Personal information
- Born: July 17, 1925 Eureka, Kansas, U.S.
- Died: May 28, 1996 (aged 70) Calgary, Alberta, Canada
- Listed height: 6 ft 5 in (1.96 m)
- Listed weight: 240 lb (109 kg)

Career information
- College: Kansas State
- NFL draft: 1950: 7th round, 88th overall pick

Career history
- 1950–1954: Edmonton Eskimos

Awards and highlights
- Grey Cup champion (1954); 3× CFL West All-Star (1950, 1951, 1952);

= Rollin Prather =

American gridiron football player (1925–1996)
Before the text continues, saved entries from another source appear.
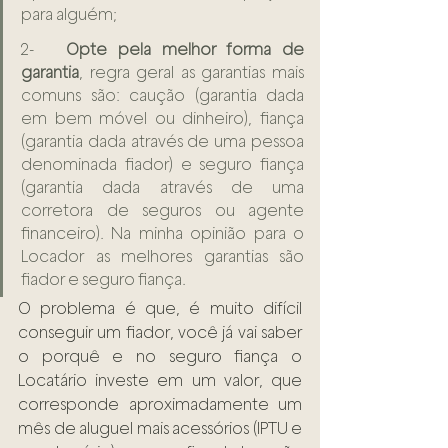
para alguém;
2-   
Opte pela melhor forma de 
garantia
, regra geral as garantias mais 
comuns são: caução (garantia dada 
em bem móvel ou dinheiro), fiança 
(garantia dada através de uma pessoa 
denominada fiador) e seguro fiança 
(garantia dada através de uma 
corretora de seguros ou agente 
financeiro). Na minha opinião para o 
Locador as melhores garantias são 
fiador e seguro fiança.
O problema é que, é muito difícil 
conseguir um fiador, você já vai saber 
o porquê e no seguro fiança o 
Locatário investe em um valor, que 
corresponde aproximadamente um 
mês de aluguel mais acessórios (IPTU e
Rollin Wayne "Rollie" Prather (July 17, 1925 – May 28, 1996) was a Canadian football player who played for the Edmonton Eskimos. He won the Grey Cup with them in 1954. Born in Eureka, Kansas, the son of Raymond Lealand and Irene (Bailey) Prather, he previously played football at and attended Kansas State University, graduating with a Bachelor of Science degree in geology.

Prather was also an All-American thrower for the Kansas State Wildcats track and field team, placing runner-up in the discus throw at the 1947 NCAA track and field championships and 3rd in the shot put at the 1948 NCAA track and field championships.

In 1980, Prather was working as a geologist and served as vice-president of Columbia Gas Development of Canada, Ltd., residing in Edmonton. Prather died at his home in Calgary in 1996.